Balazuc, Vogüé et Labeaume : la pause entre deux sensations

Entre deux montées d’adrénaline, les vieux villages perchés imposent le ralentissement. Le département en compte 21 labellisés, selon le réseau des villages de caractère d’Ardèche. Trois se trouvent à moins de vingt minutes de Vallon-Pont-d’Arc et se combinent facilement avec le canoë ou le saut.

Balazuc superpose ses calades au-dessus de la rivière, avec une plage de galets au pied du village pour une baignade discrète. Vogüé aligne ses façades sous un château du XVIIe siècle, arcades et ruelles à l’ombre de la falaise. Labeaume, labellisé dès 1998, cache sa place ombragée de platanes au bord d’un affluent aux allures de calanque. Un dîner en terrasse à Vogüé, face au château illuminé, conclut idéalement la journée sportive pour un week-end en couple.

Le mont Gerbier de Jonc pour souffler le dimanche

Le nord du département joue une autre partition. Le Gerbier de Jonc, dôme de lave phonolitique culminant à 1 551 mètres, abrite à sa base les sources de la Loire et se gravit en une trentaine de minutes d’ascension raide, d’après le parc naturel régional des Monts d’Ardèche. C’est le deuxième site le plus visité du département derrière les gorges. Du sommet, la vue balaie les sucs volcaniques, la vallée du Rhône et, par temps clair, la ligne des Alpes.

L’itinéraire routier depuis Vallon demande environ 1 h 30. Les amateurs de fraîcheur y trouvent des températures inférieures de 8 à 10 degrés à celles du sud du département en plein été, un vrai argument au mois d’août.

Randonneurs sur le sentier du mont Gerbier de Jonc au lever du soleil

Deux jours chrono : l’itinéraire sensations

Un enchaînement testé et réaliste, en logeant entre Vallon-Pont-d’Arc et Ruoms :

  • Samedi matin : descente de 24 km en canoë au départ de Vallon, pique-nique sur une plage balisée de la réserve.
  • Samedi soir : remontée en navette, dîner à Vogüé ou Balazuc.
  • Dimanche matin : saut tandem à Lanas si le créneau météo est bon, sinon via ferrata à Thueyts.
  • Dimanche après-midi : spéléo ou visite à l’Aven d’Orgnac, au frais, avant la route du retour.

Les sportifs qui restent un troisième jour ajoutent le Gerbier de Jonc et la cascade du Ray-Pic au programme du lundi.

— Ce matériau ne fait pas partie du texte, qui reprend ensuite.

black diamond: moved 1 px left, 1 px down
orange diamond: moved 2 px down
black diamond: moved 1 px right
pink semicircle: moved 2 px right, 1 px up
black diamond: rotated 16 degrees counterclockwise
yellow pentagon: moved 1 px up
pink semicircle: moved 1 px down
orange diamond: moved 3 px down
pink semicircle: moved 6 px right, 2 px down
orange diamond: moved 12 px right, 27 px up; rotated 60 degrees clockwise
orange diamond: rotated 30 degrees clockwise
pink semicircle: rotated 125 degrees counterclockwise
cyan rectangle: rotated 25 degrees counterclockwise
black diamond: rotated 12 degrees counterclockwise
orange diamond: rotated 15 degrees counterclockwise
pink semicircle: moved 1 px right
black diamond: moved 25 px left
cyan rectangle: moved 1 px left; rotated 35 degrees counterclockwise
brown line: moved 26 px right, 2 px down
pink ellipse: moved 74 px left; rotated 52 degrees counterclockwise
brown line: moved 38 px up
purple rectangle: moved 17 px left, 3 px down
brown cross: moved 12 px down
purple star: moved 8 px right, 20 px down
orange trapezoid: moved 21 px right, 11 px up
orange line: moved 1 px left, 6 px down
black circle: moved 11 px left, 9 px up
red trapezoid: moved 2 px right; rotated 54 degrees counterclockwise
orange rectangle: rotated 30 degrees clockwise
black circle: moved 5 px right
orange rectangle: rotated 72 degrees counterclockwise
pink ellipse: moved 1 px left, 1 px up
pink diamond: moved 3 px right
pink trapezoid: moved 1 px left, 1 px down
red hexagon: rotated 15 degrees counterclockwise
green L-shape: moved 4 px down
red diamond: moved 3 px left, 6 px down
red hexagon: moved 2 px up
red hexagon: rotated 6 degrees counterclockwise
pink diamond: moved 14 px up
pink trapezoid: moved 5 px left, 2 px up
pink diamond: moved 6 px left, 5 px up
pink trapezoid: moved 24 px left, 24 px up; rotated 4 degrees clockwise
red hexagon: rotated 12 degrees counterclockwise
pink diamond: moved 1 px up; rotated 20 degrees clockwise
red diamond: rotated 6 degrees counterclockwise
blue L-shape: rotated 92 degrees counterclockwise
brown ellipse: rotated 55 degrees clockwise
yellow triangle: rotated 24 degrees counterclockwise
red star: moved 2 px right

Ceux qui veulent prolonger la logique verticale enchaîneront plus tard sur les sommets français à sauter en parachute, Annecy et Gap-Tallard en tête.

Quand partir et comment réserver ?

La fenêtre idéale s’étend de mai à fin septembre. Juin et septembre combinent eau praticable, sites ouverts et affluence contenue ; juillet-août garantit la baignade mais sature les gorges et les hébergements. Le parachutisme se réserve deux à trois semaines avant, le bivouac des gorges plusieurs mois avant pour un samedi d’été, la via ferrata et la spéléo se calent en quelques jours.

Trois réflexes évitent les mauvaises surprises. Vérifiez le débit de la rivière avant de payer la descente intégrale, certains épisodes pluvieux ferment les gorges aux canoës. Confirmez le créneau du saut la veille auprès du centre, le vent décidant en dernier ressort ; le détail des conditions et des tarifs figure dans notre guide du saut en tandem. Gardez enfin un plan B souterrain, Chauvet 2 ou Orgnac, pour absorber un caprice météo sans sacrifier le week-end.

Prochaine étape : bloquez vos dates, réservez le canoë et le tandem dans la même semaine, et laissez la météo ardéchoise décider de l’ordre des réjouissances.